Antonio Frezza – Ho 63 anni laureato con laurea mai usata. Ho sonno diventato tecnico di materiali composito per la nautica e l’industria facendo anche il dirigente. Ma non posso che sperare nella pensione sociale perché nella nautica, quella per ricchi, chi lavora per conto terzi è condannato a guadagnare poco e lavorare tanto. Ho detto ai miei figli, tre, di imparare l’inglese e cogliere opportunità all’estero perché il nostro è un paese che dovrebbe avere l’eutanasia per chi ha superato i sessantacinque anni. Altrimenti non si rinnova. Viviamo dei fasti del passato, rimettendoli nei fatti.

Matteo Rossi – Ho 43 anni. Per arrivare a 2mila euro di stipendio lavoro la domenica e di notte. Ho 2 figli e arrivo a stento a pagare le bollette. Ai miei figli ho detto di scappare da questo paese fatto di imbroglioni in Parlamento.

Luca Rondena – Vivo all’estero da oltre dieci anni.

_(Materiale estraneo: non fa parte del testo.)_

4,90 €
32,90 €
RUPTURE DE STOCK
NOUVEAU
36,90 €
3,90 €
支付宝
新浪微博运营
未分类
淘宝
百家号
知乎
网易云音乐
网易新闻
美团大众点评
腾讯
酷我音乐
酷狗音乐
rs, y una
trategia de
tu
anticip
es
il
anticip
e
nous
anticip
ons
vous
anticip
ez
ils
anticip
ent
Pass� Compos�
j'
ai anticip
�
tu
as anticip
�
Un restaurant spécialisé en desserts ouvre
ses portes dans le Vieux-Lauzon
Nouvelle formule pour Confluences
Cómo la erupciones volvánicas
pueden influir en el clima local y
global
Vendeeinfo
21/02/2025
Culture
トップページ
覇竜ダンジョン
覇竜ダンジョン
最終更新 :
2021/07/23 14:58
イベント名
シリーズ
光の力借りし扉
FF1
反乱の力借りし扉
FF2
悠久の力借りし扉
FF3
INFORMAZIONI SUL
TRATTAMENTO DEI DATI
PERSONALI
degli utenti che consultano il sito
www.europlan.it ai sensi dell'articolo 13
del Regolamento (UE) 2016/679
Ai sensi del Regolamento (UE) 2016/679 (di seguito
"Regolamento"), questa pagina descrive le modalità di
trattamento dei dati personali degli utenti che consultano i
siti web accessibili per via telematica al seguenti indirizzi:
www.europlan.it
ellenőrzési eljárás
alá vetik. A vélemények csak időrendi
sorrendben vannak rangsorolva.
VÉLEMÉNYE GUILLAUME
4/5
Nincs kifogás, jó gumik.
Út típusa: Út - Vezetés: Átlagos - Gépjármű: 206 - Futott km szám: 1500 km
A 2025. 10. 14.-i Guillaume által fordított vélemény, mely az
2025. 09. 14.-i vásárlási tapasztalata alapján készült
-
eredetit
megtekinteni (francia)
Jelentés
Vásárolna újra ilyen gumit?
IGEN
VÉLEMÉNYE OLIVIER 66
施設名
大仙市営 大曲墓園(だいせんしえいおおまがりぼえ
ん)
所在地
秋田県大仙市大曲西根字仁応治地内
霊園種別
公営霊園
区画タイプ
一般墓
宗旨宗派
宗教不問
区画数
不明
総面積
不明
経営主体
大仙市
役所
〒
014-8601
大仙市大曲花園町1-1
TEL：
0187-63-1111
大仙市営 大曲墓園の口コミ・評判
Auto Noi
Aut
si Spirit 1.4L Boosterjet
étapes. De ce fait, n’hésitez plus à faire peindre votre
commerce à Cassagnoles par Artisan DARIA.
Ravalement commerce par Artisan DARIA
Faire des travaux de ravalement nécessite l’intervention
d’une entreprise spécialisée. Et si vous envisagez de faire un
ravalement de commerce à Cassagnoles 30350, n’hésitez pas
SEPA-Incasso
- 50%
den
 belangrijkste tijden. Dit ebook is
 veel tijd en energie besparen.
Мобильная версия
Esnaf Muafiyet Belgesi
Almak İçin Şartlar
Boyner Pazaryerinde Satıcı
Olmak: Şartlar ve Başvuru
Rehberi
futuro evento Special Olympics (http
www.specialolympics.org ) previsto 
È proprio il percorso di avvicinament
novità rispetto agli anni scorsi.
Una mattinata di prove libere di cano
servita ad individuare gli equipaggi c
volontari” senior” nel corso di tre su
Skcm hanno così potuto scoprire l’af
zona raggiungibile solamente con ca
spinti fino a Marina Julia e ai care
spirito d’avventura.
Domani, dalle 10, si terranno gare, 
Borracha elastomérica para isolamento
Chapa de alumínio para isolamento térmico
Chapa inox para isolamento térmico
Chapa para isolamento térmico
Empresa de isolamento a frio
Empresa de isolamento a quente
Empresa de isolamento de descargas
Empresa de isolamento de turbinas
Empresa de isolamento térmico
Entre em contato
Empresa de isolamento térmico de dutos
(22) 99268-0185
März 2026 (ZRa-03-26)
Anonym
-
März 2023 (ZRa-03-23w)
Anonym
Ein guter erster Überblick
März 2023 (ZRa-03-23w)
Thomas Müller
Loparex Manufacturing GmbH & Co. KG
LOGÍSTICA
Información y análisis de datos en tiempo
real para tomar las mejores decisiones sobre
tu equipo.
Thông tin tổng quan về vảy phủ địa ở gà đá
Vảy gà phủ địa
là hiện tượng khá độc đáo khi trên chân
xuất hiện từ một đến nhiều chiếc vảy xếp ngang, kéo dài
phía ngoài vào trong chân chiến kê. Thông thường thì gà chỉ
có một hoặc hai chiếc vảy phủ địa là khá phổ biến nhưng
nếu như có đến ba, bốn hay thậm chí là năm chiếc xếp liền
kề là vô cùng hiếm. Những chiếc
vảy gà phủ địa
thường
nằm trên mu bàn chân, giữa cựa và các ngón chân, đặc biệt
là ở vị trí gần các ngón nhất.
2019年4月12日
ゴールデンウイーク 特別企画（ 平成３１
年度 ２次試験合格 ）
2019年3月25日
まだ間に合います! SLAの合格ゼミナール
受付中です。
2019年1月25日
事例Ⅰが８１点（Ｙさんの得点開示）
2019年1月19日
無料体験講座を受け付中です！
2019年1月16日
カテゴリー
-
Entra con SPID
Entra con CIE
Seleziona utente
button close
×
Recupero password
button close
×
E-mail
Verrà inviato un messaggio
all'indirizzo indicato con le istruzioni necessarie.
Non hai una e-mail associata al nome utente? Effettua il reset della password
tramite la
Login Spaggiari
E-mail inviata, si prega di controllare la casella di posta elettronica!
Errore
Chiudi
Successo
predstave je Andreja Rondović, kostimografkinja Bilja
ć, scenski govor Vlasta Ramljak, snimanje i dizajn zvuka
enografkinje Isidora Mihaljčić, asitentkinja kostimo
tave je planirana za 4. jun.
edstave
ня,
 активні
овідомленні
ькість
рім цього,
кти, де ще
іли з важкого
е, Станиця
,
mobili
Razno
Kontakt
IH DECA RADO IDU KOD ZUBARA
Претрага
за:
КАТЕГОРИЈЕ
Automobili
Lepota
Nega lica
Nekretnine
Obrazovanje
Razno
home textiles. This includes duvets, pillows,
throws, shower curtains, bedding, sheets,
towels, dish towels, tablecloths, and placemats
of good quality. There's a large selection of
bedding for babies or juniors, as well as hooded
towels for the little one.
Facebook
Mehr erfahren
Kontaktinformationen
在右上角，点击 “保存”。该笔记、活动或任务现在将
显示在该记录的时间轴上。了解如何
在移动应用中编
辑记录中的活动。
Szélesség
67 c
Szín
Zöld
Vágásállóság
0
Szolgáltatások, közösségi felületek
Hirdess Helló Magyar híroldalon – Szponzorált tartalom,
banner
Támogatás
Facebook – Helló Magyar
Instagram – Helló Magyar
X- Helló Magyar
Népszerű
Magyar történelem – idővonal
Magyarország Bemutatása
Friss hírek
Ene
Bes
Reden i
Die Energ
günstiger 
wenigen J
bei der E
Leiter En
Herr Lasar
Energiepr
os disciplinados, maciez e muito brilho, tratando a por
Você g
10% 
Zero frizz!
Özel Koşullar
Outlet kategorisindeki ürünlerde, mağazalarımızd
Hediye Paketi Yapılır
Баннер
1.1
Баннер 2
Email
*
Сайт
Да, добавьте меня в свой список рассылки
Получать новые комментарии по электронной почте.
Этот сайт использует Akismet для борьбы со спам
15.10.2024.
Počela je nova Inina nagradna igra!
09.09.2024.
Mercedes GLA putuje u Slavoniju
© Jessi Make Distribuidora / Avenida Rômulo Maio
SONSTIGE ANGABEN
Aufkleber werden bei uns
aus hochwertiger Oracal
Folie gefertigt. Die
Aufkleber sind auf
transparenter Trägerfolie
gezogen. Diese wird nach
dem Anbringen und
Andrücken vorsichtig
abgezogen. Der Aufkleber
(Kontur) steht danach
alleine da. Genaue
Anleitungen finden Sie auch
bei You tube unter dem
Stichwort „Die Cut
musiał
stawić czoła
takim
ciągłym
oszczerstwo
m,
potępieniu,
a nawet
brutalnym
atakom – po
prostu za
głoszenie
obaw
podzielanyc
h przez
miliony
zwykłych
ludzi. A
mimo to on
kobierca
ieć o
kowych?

Stando alla mia esperienza, posso affermare con certezza che l’Italia non è un Paese per giovani lavoratori. Quindi capisco perfettamente chi sceglie una destinazione estera e decide di rimanervi senza rimpianti. L’Italia sarà anche il ‘Paese più bello del mondo’, ma la mia serenità, la mia stabilità economica e la possibilità di garantire un futuro degno a me e alla mia famiglia sono diritti non negoziabili.

Alessandro Zucchero – Credo che Calderone dovrebbe solo nascondersi.